• [Saved data entries]

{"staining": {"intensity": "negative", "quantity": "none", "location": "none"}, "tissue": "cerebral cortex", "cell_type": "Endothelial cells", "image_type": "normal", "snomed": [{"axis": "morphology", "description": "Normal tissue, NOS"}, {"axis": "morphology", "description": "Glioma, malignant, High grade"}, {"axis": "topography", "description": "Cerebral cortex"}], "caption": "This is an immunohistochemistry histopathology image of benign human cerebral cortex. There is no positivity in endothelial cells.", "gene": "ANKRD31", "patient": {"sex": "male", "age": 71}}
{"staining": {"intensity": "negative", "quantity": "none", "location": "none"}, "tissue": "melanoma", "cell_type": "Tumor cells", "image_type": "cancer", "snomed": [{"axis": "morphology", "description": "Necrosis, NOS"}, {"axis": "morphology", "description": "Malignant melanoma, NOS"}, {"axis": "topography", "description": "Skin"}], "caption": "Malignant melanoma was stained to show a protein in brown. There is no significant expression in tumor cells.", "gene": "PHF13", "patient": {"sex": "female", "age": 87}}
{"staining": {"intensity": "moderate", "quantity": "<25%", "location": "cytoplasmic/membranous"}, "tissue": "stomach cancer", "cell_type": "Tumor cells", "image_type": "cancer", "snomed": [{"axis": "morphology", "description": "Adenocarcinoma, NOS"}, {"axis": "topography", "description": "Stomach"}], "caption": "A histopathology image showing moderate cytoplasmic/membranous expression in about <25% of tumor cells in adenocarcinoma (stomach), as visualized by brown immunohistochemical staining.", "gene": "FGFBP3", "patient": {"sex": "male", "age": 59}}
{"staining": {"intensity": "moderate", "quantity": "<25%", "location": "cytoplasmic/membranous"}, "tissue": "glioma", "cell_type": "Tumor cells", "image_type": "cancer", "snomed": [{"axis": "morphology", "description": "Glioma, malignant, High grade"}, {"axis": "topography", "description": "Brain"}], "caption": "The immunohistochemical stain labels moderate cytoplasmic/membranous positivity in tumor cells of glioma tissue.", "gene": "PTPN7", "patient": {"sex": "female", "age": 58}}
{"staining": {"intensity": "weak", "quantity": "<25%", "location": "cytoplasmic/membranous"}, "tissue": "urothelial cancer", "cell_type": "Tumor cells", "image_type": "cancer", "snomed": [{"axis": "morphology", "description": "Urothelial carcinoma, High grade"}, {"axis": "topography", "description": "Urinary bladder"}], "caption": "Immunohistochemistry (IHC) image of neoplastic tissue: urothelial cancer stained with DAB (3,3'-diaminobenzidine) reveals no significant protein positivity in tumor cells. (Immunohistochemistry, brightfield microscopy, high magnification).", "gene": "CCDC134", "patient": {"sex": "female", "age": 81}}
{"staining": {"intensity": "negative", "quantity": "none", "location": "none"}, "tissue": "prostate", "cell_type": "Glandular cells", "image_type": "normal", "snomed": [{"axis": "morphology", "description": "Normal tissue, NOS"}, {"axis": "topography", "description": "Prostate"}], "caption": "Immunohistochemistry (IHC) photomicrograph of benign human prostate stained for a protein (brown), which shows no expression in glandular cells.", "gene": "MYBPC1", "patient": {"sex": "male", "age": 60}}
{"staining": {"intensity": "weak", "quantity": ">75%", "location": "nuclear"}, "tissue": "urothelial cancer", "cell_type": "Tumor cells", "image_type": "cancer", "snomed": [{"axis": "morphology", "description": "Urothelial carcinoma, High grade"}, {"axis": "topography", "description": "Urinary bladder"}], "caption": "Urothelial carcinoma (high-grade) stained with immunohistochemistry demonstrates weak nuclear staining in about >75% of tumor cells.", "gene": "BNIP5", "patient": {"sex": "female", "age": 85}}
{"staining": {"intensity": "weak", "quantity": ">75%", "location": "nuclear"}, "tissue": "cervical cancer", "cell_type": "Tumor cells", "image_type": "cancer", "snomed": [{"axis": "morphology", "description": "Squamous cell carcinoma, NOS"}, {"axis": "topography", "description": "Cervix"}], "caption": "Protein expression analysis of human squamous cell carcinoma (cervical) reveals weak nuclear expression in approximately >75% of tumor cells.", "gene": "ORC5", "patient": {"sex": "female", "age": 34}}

• [Exercise aim]
Print each entry above word for word, leaving none out.

• [Result of this task]
{"staining": {"intensity": "negative", "quantity": "none", "location": "none"}, "tissue": "cerebral cortex", "cell_type": "Endothelial cells", "image_type": "normal", "snomed": [{"axis": "morphology", "description": "Normal tissue, NOS"}, {"axis": "morphology", "description": "Glioma, malignant, High grade"}, {"axis": "topography", "description": "Cerebral cortex"}], "caption": "This is an immunohistochemistry histopathology image of benign human cerebral cortex. There is no positivity in endothelial cells.", "gene": "ANKRD31", "patient": {"sex": "male", "age": 71}}
{"staining": {"intensity": "negative", "quantity": "none", "location": "none"}, "tissue": "melanoma", "cell_type": "Tumor cells", "image_type": "cancer", "snomed": [{"axis": "morphology", "description": "Necrosis, NOS"}, {"axis": "morphology", "description": "Malignant melanoma, NOS"}, {"axis": "topography", "description": "Skin"}], "caption": "Malignant melanoma was stained to show a protein in brown. There is no significant expression in tumor cells.", "gene": "PHF13", "patient": {"sex": "female", "age": 87}}
{"staining": {"intensity": "moderate", "quantity": "<25%", "location": "cytoplasmic/membranous"}, "tissue": "stomach cancer", "cell_type": "Tumor cells", "image_type": "cancer", "snomed": [{"axis": "morphology", "description": "Adenocarcinoma, NOS"}, {"axis": "topography", "description": "Stomach"}], "caption": "A histopathology image showing moderate cytoplasmic/membranous expression in about <25% of tumor cells in adenocarcinoma (stomach), as visualized by brown immunohistochemical staining.", "gene": "FGFBP3", "patient": {"sex": "male", "age": 59}}
{"staining": {"intensity": "moderate", "quantity": "<25%", "location": "cytoplasmic/membranous"}, "tissue": "glioma", "cell_type": "Tumor cells", "image_type": "cancer", "snomed": [{"axis": "morphology", "description": "Glioma, malignant, High grade"}, {"axis": "topography", "description": "Brain"}], "caption": "The immunohistochemical stain labels moderate cytoplasmic/membranous positivity in tumor cells of glioma tissue.", "gene": "PTPN7", "patient": {"sex": "female", "age": 58}}
{"staining": {"intensity": "weak", "quantity": "<25%", "location": "cytoplasmic/membranous"}, "tissue": "urothelial cancer", "cell_type": "Tumor cells", "image_type": "cancer", "snomed": [{"axis": "morphology", "description": "Urothelial carcinoma, High grade"}, {"axis": "topography", "description": "Urinary bladder"}], "caption": "Immunohistochemistry (IHC) image of neoplastic tissue: urothelial cancer stained with DAB (3,3'-diaminobenzidine) reveals no significant protein positivity in tumor cells. (Immunohistochemistry, brightfield microscopy, high magnification).", "gene": "CCDC134", "patient": {"sex": "female", "age": 81}}
{"staining": {"intensity": "negative", "quantity": "none", "location": "none"}, "tissue": "prostate", "cell_type": "Glandular cells", "image_type": "normal", "snomed": [{"axis": "morphology", "description": "Normal tissue, NOS"}, {"axis": "topography", "description": "Prostate"}], "caption": "Immunohistochemistry (IHC) photomicrograph of benign human prostate stained for a protein (brown), which shows no expression in glandular cells.", "gene": "MYBPC1", "patient": {"sex": "male", "age": 60}}
{"staining": {"intensity": "weak", "quantity": ">75%", "location": "nuclear"}, "tissue": "urothelial cancer", "cell_type": "Tumor cells", "image_type": "cancer", "snomed": [{"axis": "morphology", "description": "Urothelial carcinoma, High grade"}, {"axis": "topography", "description": "Urinary bladder"}], "caption": "Urothelial carcinoma (high-grade) stained with immunohistochemistry demonstrates weak nuclear staining in about >75% of tumor cells.", "gene": "BNIP5", "patient": {"sex": "female", "age": 85}}
{"staining": {"intensity": "weak", "quantity": ">75%", "location": "nuclear"}, "tissue": "cervical cancer", "cell_type": "Tumor cells", "image_type": "cancer", "snomed": [{"axis": "morphology", "description": "Squamous cell carcinoma, NOS"}, {"axis": "topography", "description": "Cervix"}], "caption": "Protein expression analysis of human squamous cell carcinoma (cervical) reveals weak nuclear expression in approximately >75% of tumor cells.", "gene": "ORC5", "patient": {"sex": "female", "age": 34}}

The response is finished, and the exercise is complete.